Today’s graphics cards are optimized for large, complex 3D models with comparatively few textures. 2D applications rendered using 3D graphics cards render lots of small primitives – mostly rectangles – with different textures. A naive implementation uses one vertex buffer per primitive. That results in a huge number of state changes and is about the worst way to use current graphics cards.

The new rendering pipeline makes the most of the situation by:

  • Putting all vertex coordinates into one big vertex buffer. This vertex buffer is uploaded once per frame, activated and used for all rendering. The one big upload takes less time than actually figuring out what needs to be uploaded and doing the work piecewise.
  • Using one standard shader for all nodes. This shader handles color space transforms, brightness/contrast/gamma and masks, meaning it does a lot more work than is necessary for most nodes. However, the shader never changes during the main rendering pass. It turns out that the increased per-pixel processing is no problem for all but the slowest GPUs, while the state changes that would otherwise be needed cost signficant time on the CPU side.
  • FX nodes are rendered to textures in a prerender pass with their own shaders.
  • Generally moving GL state changes outside of the render loop if possible and substituting shader parameters for old-style GL state.
  • Caching all other GL state changes.
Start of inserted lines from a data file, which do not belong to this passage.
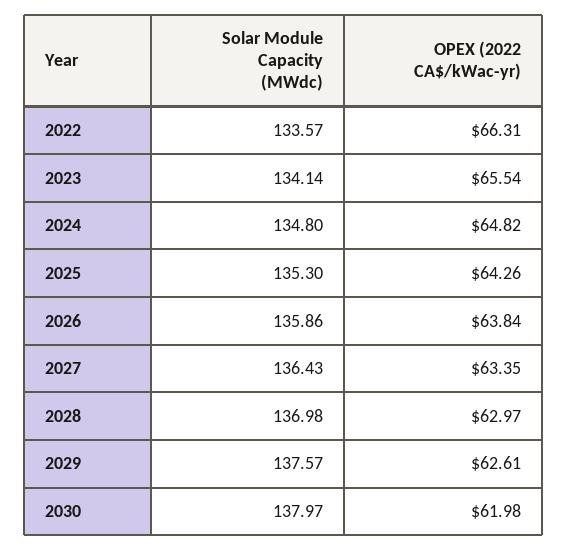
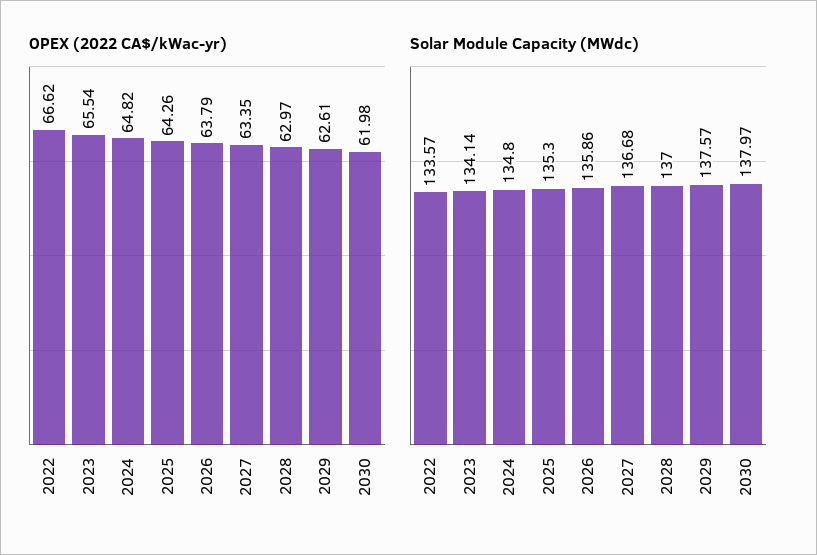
OPEX (2022 CA$/kWac-yr), 2022: 66.31 -> 66.62
OPEX (2022 CA$/kWac-yr), 2026: 63.84 -> 63.79
Solar Module Capacity (MWdc), 2027: 136.43 -> 136.68
Solar Module Capacity (MWdc), 2028: 136.98 -> 137

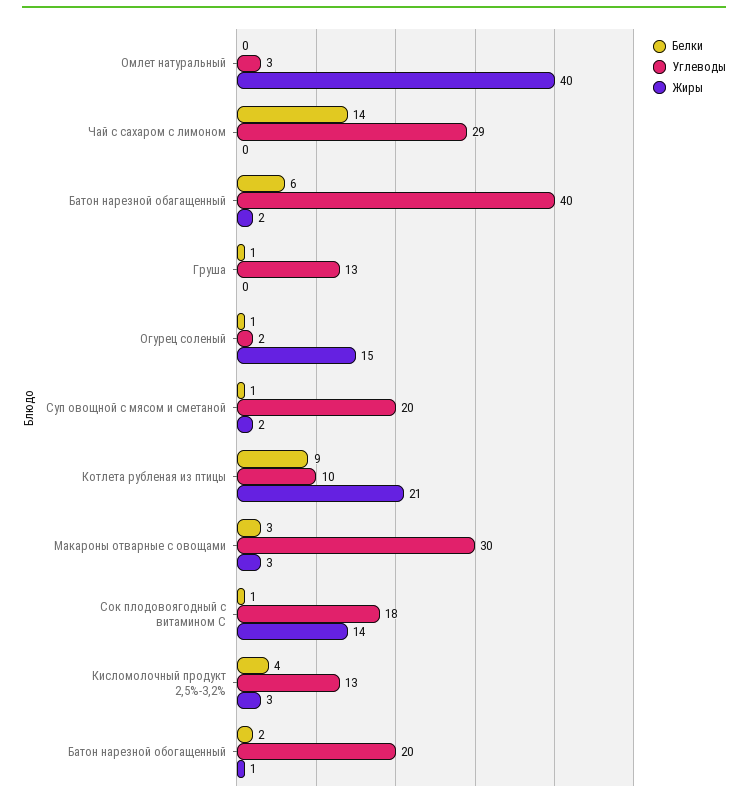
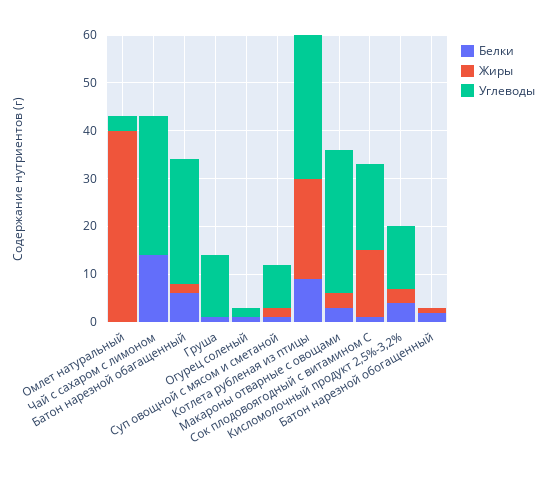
Углеводы, Батон нарезной обагащенный: 40 -> 25
Жиры, Огурец соленый: 15 -> 0
Углеводы, Суп овощной с мясом и сметаной: 20 -> 10
Углеводы, Котлета рубленая из птицы: 10 -> 30
Углеводы, Батон нарезной обогащенный: 20 -> 0

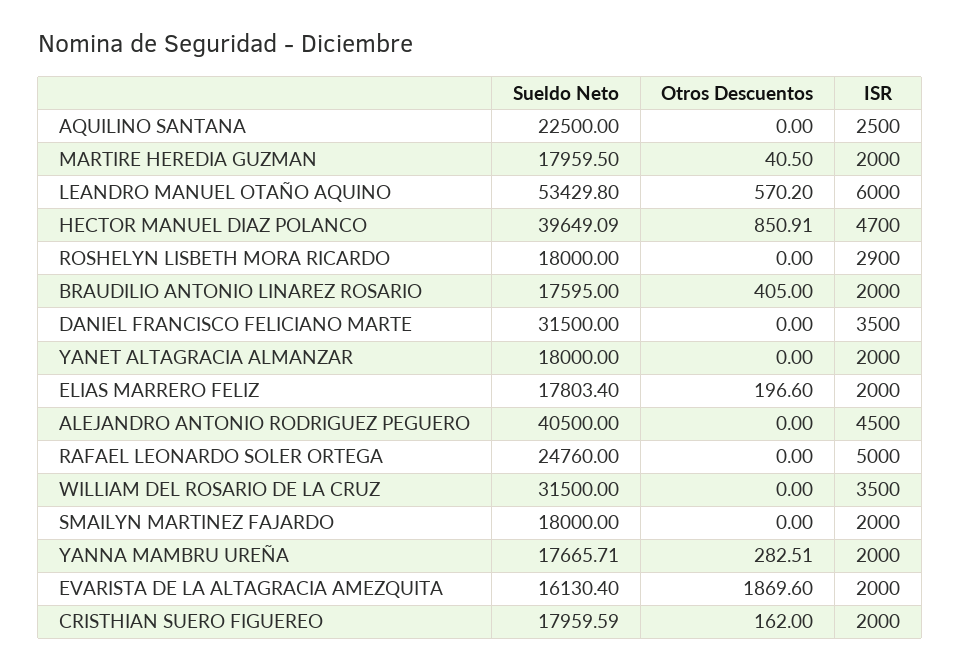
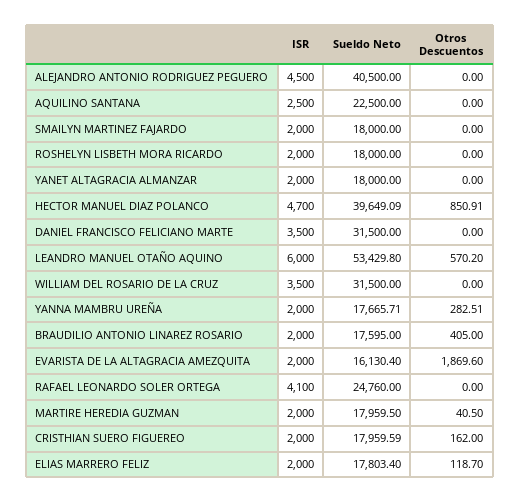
ISR, ROSHELYN LISBETH MORA RICARDO: 2900 -> 2000
Otros Descuentos, ELIAS MARRERO FELIZ: 196.6 -> 118.7
ISR, RAFAEL LEONARDO SOLER ORTEGA: 5000 -> 4100

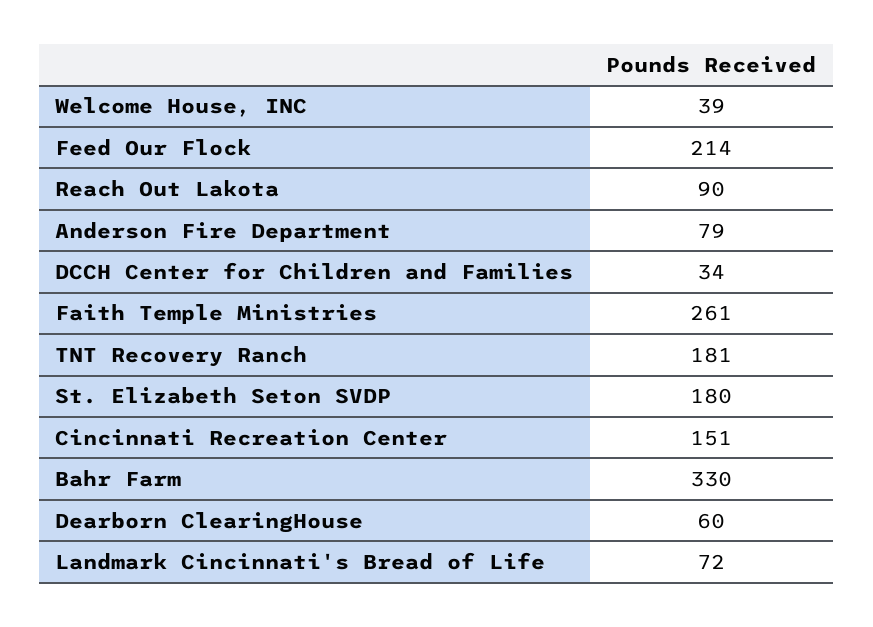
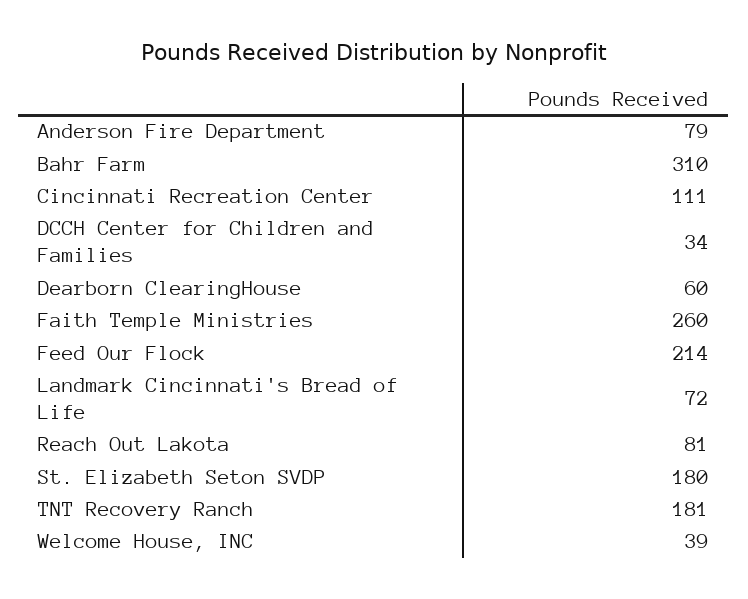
Reach Out Lakota: 90 -> 81
Faith Temple Ministries: 261 -> 260
Cincinnati Recreation Center: 151 -> 111
Bahr Farm: 330 -> 310

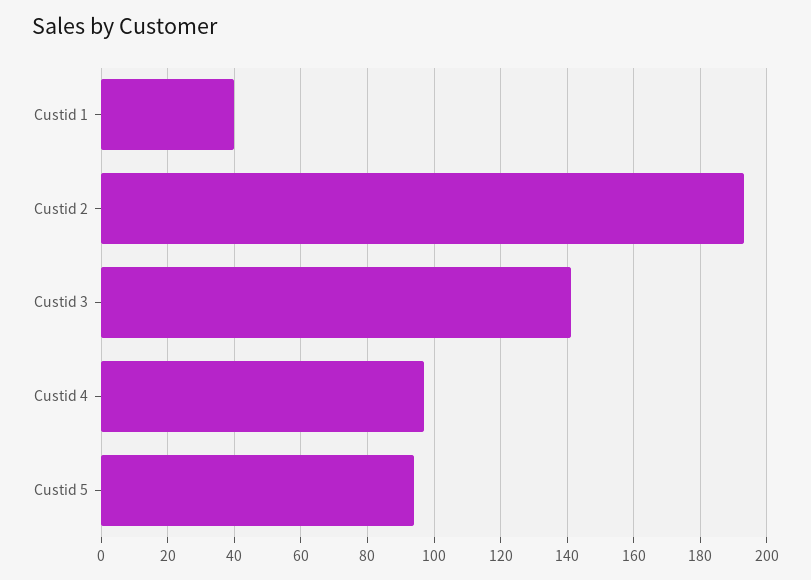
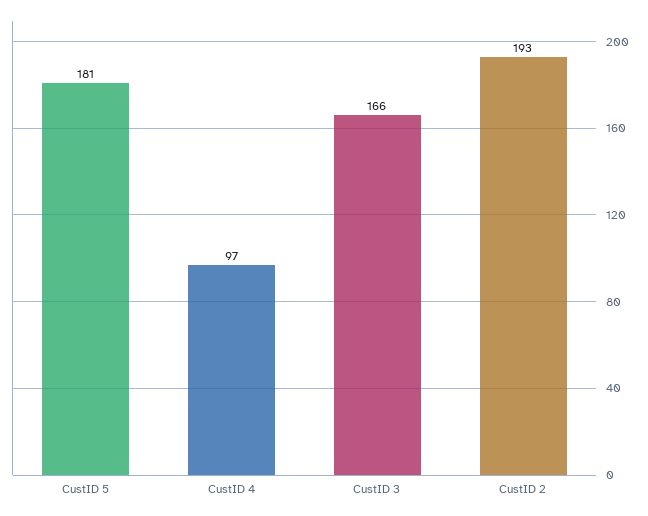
Custid 1: 40 -> none
Custid 3: 140 -> 166
Custid 5: 95 -> 181

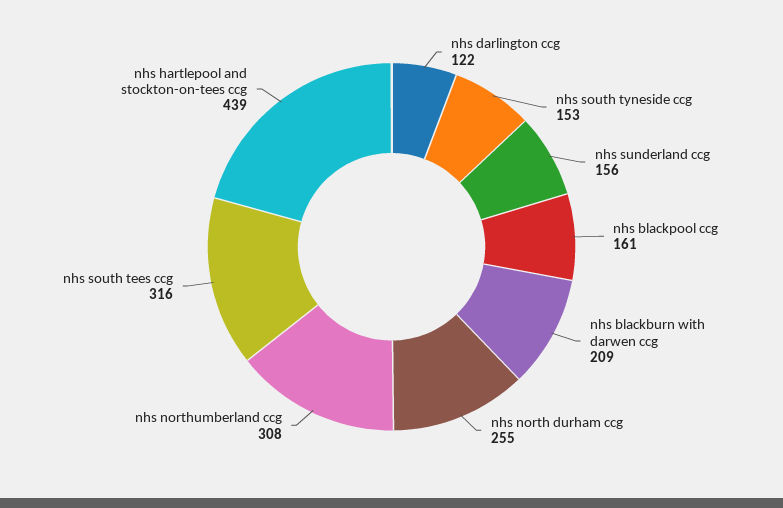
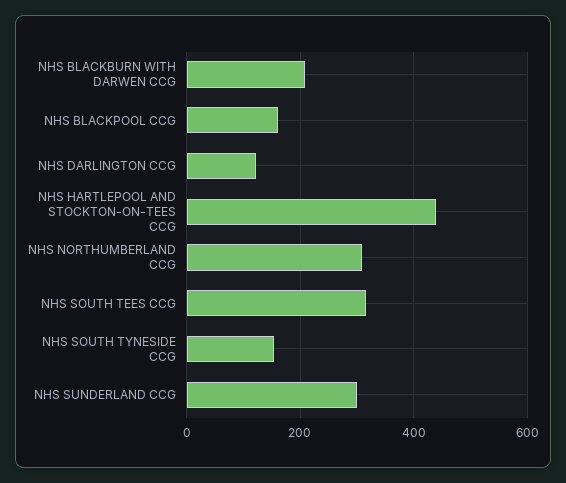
nhs sunderland ccg: 156 -> 300
nhs north durham ccg: 255 -> none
There are just a few GL state variables that still change during rendering (To be precise: glBlendColor, the active blend function, and parameters to the standard shader). Now, setting a shader parameter to the same value repeatedly doesn’t cause several GL calls.

There were also a few non-graphics related optimizations – profiling information is now only collected if profiling is turned on, for example.

Results

Without further ado, here are some benchmarks using avg_checkspeed and avg_checkpolygonspeed. They show nodes per Frame at 60 FPS on a typical desktop system (Core i7 920 Bloomfield, 2.66 MHz, NVidia GF260):

Desktop, Linux (Ubuntu 12.04, Kernel 3.2)

libavg Version Images Polygons
1.7 2200 3500
Current 7000 7000

Desktop, Win 7

libavg Version Images Polygons
1.7   2700 5000
Current 10000 9500

On my MacBook Pro (Mid-2010, Core i7 Penryn, 2.66 MHz, NVidia GF330M graphics, Snow Leopard), the maximum number of nodes rendered did not increase. However, the CPU load while rendering went down – so we have a GPU bottleneck here:

MacBook Pro

libavg Version Images Polygons
1.7 1000, 100% CPU load 1600, 100% CPU load
Current 1000, 80% CPU load 1600, 40% CPU load

More precisely, since changing multisampling settings has an effect on speed, fragment processing is the bottleneck. Changing to minimal shaders doesn’t have an effect on speed either, so I’m guessing at texture fetches at the moment. But that’s for the next iteration of optimizations.